Short exercise 1 |
Translate this sentence from the passage on metadata types into Spanish: "Structural metadata is used to navigate an information object."

Metadata relays information about content, context, quality, condition, and structure of information objects. The most common categories of metadata are:

  • Descriptive
  • Structural
  • Administrative (technical or preservation)

It is important to note that there is a significant level of overlap among these classes, and that the types continue to evolve responding to changes in the information environment. In addition to these classifications, we see the emergence of specialized metadata sets to support certain purposes. For example, the advent of technology-mediated instruction introduced a new category of metadata called "instructional metadata."

Descriptive metadata facilitates resource discovery by providing intellectual access points such as title, author or creator, subject terms, and location. This category of metadata greatly contributes to the interoperability of systems by providing common frameworks and data dictionaries. For example, one can search the Cornell Online Library Catalog using a Library of Congress Subject Heading, which is a controlled vocabulary for descriptive metadata.

 

Examples of Descriptive Metadata

(These descriptive metadata examples are based on Dublin Core Metadata Initiative, which is used to supplement existing methods for searching and indexing Web-based metadata.)

Journal Article from a Web Site

Title: Autobiography of W. J. Stillman
Creator: Stillman, William James
Subject:
Identifier: Atlantic Monthly, v. 85, issue 507 (Jan. 1900), pp. 1-16
Identifier (URI): http://cdl.library.cornell.edu/cgi-bin/moa/moa-cgi?notisid=ABK2934-0085-3
Publisher: Atlantic Monthly
Date (W3C-DTF): 2000-01
Type: text
Format: image/tiff

Student Activities Database

Title: Student Activities Database
Creator: Cornell University, Office of the Dean of Students
Subject (LCSH): Student activities--New York (State)--Ithaca--Databases.
Description: A database locally maintained by the student affairs staff of the Office of the Dean of Students, and networked in that office (Day Hall, B32)
Type: dataset; service
Format: html, xml, pdf
Date: 1998-01

Economics 101 Web site

Title: Economics 101
Creator: Drake, William E. (Professor)
Date (Valid): Spring 2001
Description: Prerequisites: Completion of Economics 100.
Description (TOC): Syllabus; Course readings; Quizzes; Chat room; Library resources
Identifier (URI): http://www.nyed.edu/courseinfo/Ec101
Subject: math; algebra; calculus

 

Structural metadata is used to navigate an information object. It assists in identification and retrieval of structural sections, such as chapters, sections, illustrations, video segments, etc. Structural metadata also identifies relationships among collections. For example, one can note that there are three versions of a certain file, in .GIF, MS Word, and .PDF formats. The role of structural metadata is growing as the current computing capabilities can use this information in an automated way to search, manipulate, and interrelate information objects.

Examples of Structural Metadata

Journal Article from a Web Site

Pages: pp. 34-56
Footnotes: pp. 55-56
Table 1: p. 36
Illustration 1: p. 37

Student Summer Activities Database

Database Fields: student activity title, place, number of students enrolled, counselor, budget for the activity, starting and ending dates.
Relational Fields:
Related Databases:

Economics 101 Web site

Section Titles: syllabus, course readings, quizzes, chat room, library resources
Prerequisites: Economics 100

 

Administrative metadata supports short- and long-term management of information. A related but broader category, preservation metadata (The Open Archival Information System (OAIS) Reference Model initiative aims to articulate the system functionality and components to preserve any type of information over any length of time. This model presents a preservation metadata model with a high level framework for entities, functions, and associated administrative activities.) aims to document an information object’s lifecycle to facilitate its maintenance and development. Examples of data elements in the administrative metadata category include media specifications, file format, compression ratio, authentication data, security, and maintenance information. Administrative metadata helps to document an information object’s use, function, and history. Information on intellectual property rights, such as contractual terms related to the document’s use and distribution, is also included in this category.

Short exercise 2 |
From the entries, copy out word for word the lines starting at the one containing "Locate an element on the screen. shelf" and stopping after the one containing "Identify the location of shelf".

Extracted data |
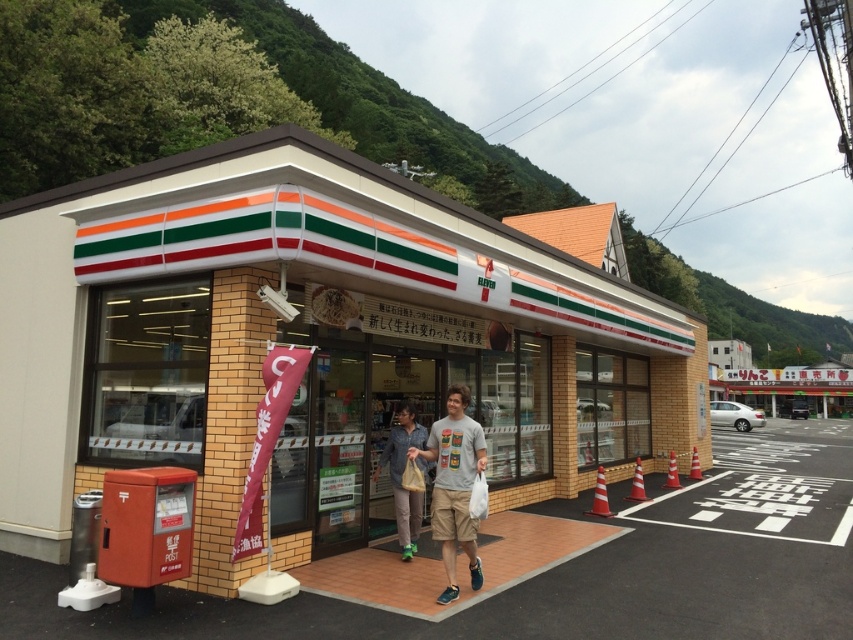
Question: Is the position of brick facade convenience store at center more distant than that of denim shirt at center?

Choices:
 (A) no
 (B) yes

Answer: (A)

Question: Which point is farther from the camera taking this photo?

Choices:
 (A) (399, 477)
 (B) (138, 397)
 (C) (447, 464)

Answer: (A)

Question: Which point is farther to the camera?

Choices:
 (A) gray cotton t-shirt at center
 (B) denim shirt at center
 (C) brick facade convenience store at center

Answer: (B)

Question: Does brick facade convenience store at center have a lesser width compared to denim shirt at center?

Choices:
 (A) yes
 (B) no

Answer: (B)

Question: Is gray cotton t-shirt at center closer to the viewer compared to denim shirt at center?

Choices:
 (A) no
 (B) yes

Answer: (B)

Question: Which of the following is the closest to the observer?

Choices:
 (A) gray cotton t-shirt at center
 (B) brick facade convenience store at center

Answer: (B)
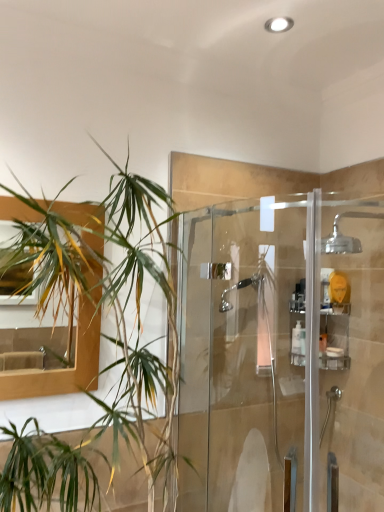
Identify the location of white plastic bottle at center. (296, 338).

What is the approximate height of clear plastic shelf at upper right?

clear plastic shelf at upper right is 12.75 inches tall.

Where is `clear plastic shelf at upper right`? This screenshot has width=384, height=512. clear plastic shelf at upper right is located at coordinates (334, 337).

This screenshot has height=512, width=384. What do you see at coordinates (96, 344) in the screenshot?
I see `green leafy plant at left` at bounding box center [96, 344].

Where is `green leafy plant at left`? The width and height of the screenshot is (384, 512). green leafy plant at left is located at coordinates (96, 344).

Find the location of a particular element. The image size is (384, 512). white plastic bottle at center is located at coordinates (296, 338).

Does clear plastic shelf at upper right have a larger size compared to chrome metallic showerhead at upper right?

Incorrect, clear plastic shelf at upper right is not larger than chrome metallic showerhead at upper right.

Considering the positions of points (343, 369) and (337, 228), is point (343, 369) farther from camera compared to point (337, 228)?

No, (343, 369) is closer to viewer.

Measure the distance from clear plastic shelf at upper right to chrome metallic showerhead at upper right.

clear plastic shelf at upper right and chrome metallic showerhead at upper right are 15.99 inches apart.

Does clear plastic shelf at upper right have a greater width compared to chrome metallic showerhead at upper right?

No.

From the image's perspective, is clear plastic shelf at upper right on white plastic bottle at center?

Indeed, from the image's perspective, clear plastic shelf at upper right is shown above white plastic bottle at center.

Is clear plastic shelf at upper right next to white plastic bottle at center and touching it?

No, clear plastic shelf at upper right is not in contact with white plastic bottle at center.

Is clear plastic shelf at upper right spatially inside white plastic bottle at center, or outside of it?

clear plastic shelf at upper right is located beyond the bounds of white plastic bottle at center.

Based on their sizes in the image, would you say clear plastic shelf at upper right is bigger or smaller than white plastic bottle at center?

clear plastic shelf at upper right is bigger than white plastic bottle at center.

Considering the positions of objects chrome metallic showerhead at upper right and green leafy plant at left in the image provided, who is more to the right, chrome metallic showerhead at upper right or green leafy plant at left?

From the viewer's perspective, chrome metallic showerhead at upper right appears more on the right side.

Which is behind, chrome metallic showerhead at upper right or green leafy plant at left?

chrome metallic showerhead at upper right is further from the camera.

Can you confirm if green leafy plant at left is taller than chrome metallic showerhead at upper right?

Yes.

Considering the points (157, 339) and (349, 247), which point is in front, point (157, 339) or point (349, 247)?

The point (157, 339) is closer.

Is green leafy plant at left facing towards chrome metallic showerhead at upper right?

No, green leafy plant at left is not aimed at chrome metallic showerhead at upper right.

Considering the relative positions of green leafy plant at left and chrome metallic showerhead at upper right in the image provided, is green leafy plant at left to the left or to the right of chrome metallic showerhead at upper right?

green leafy plant at left is positioned on chrome metallic showerhead at upper right's left side.

Is clear glass shower door at center completely or partially outside of green leafy plant at left?

That's correct, clear glass shower door at center is outside of green leafy plant at left.

Are clear glass shower door at center and green leafy plant at left far apart?

No, there isn't a large distance between clear glass shower door at center and green leafy plant at left.

Between clear glass shower door at center and green leafy plant at left, which one appears on the right side from the viewer's perspective?

Positioned to the right is clear glass shower door at center.

Between clear glass shower door at center and green leafy plant at left, which one has larger size?

green leafy plant at left.

Locate an element on the screen. Image resolution: width=384 pixels, height=512 pixels. houseplant above the white plastic bottle at center (from the image's perspective) is located at coordinates (96, 344).

Which of these two, green leafy plant at left or white plastic bottle at center, is smaller?

Smaller between the two is white plastic bottle at center.

Considering the relative positions of green leafy plant at left and white plastic bottle at center in the image provided, is green leafy plant at left to the left or to the right of white plastic bottle at center?

From the image, it's evident that green leafy plant at left is to the left of white plastic bottle at center.

Between green leafy plant at left and white plastic bottle at center, which one has more height?

green leafy plant at left.

In the scene shown: Is clear glass shower door at center far from chrome metallic showerhead at upper right?

clear glass shower door at center is near chrome metallic showerhead at upper right, not far away.

Which of these two, clear glass shower door at center or chrome metallic showerhead at upper right, stands shorter?

Result: Standing shorter between the two is chrome metallic showerhead at upper right.

Is clear glass shower door at center positioned with its back to chrome metallic showerhead at upper right?

Yes.

Locate an element on the screen. shelf that appears below the chrome metallic showerhead at upper right (from the image's perspective) is located at coordinates (334, 337).

Identify the location of shelf in front of the white plastic bottle at center. This screenshot has width=384, height=512. (334, 337).

Based on their spatial positions, is clear glass shower door at center or clear plastic shelf at upper right closer to white plastic bottle at center?

clear plastic shelf at upper right is closer to white plastic bottle at center.

Based on their spatial positions, is chrome metallic showerhead at upper right or white plastic bottle at center further from clear plastic shelf at upper right?

chrome metallic showerhead at upper right lies further to clear plastic shelf at upper right than the other object.

Looking at the image, which one is located further to clear plastic shelf at upper right, white plastic bottle at center or green leafy plant at left?

green leafy plant at left lies further to clear plastic shelf at upper right than the other object.

When comparing their distances from chrome metallic showerhead at upper right, does white plastic bottle at center or clear glass shower door at center seem further?

clear glass shower door at center is further to chrome metallic showerhead at upper right.

Estimate the real-world distances between objects in this image. Which object is closer to clear plastic shelf at upper right, white plastic bottle at center or clear glass shower door at center?

white plastic bottle at center is closer to clear plastic shelf at upper right.

Looking at the image, which one is located further to white plastic bottle at center, clear plastic shelf at upper right or chrome metallic showerhead at upper right?

chrome metallic showerhead at upper right.

Which object lies nearer to the anchor point chrome metallic showerhead at upper right, clear plastic shelf at upper right or white plastic bottle at center?

clear plastic shelf at upper right is closer to chrome metallic showerhead at upper right.

Looking at the image, which one is located further to chrome metallic showerhead at upper right, white plastic bottle at center or green leafy plant at left?

Based on the image, green leafy plant at left appears to be further to chrome metallic showerhead at upper right.

What are the coordinates of `shower positioned between green leafy plant at left and white plastic bottle at center from near to far` in the screenshot? It's located at pyautogui.click(x=344, y=234).

You are a GUI agent. You are given a task and a screenshot of the screen. Output one action in this format:
    pyautogui.click(x=<x>, y=<y>)
    Task: Click on the shelf between chrome metallic showerhead at upper right and white plastic bottle at center from top to bottom
    Image resolution: width=384 pixels, height=512 pixels.
    Given the screenshot: What is the action you would take?
    pyautogui.click(x=334, y=337)

Where is `screen door between green leafy plant at left and chrome metallic showerhead at upper right from left to right`? This screenshot has width=384, height=512. screen door between green leafy plant at left and chrome metallic showerhead at upper right from left to right is located at coordinates (282, 354).

Where is `screen door positioned between green leafy plant at left and clear plastic shelf at upper right from near to far`? This screenshot has width=384, height=512. screen door positioned between green leafy plant at left and clear plastic shelf at upper right from near to far is located at coordinates (282, 354).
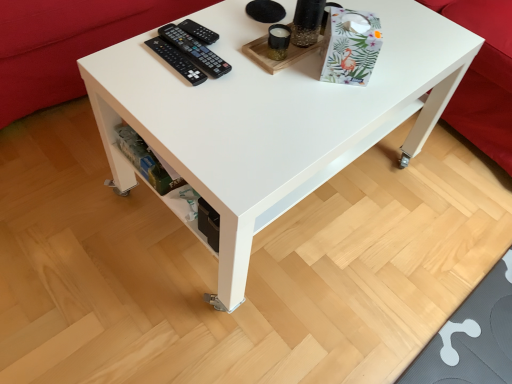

Worked answer 1 |
Los metadatos estructurales se utilizan para navegar por un objeto de información.

Worked answer 2 |
Locate an element on the screen. shelf that appears below the chrome metallic showerhead at upper right (from the image's perspective) is located at coordinates (334, 337).

Identify the location of shelf in front of the white plastic bottle at center. This screenshot has width=384, height=512. (334, 337).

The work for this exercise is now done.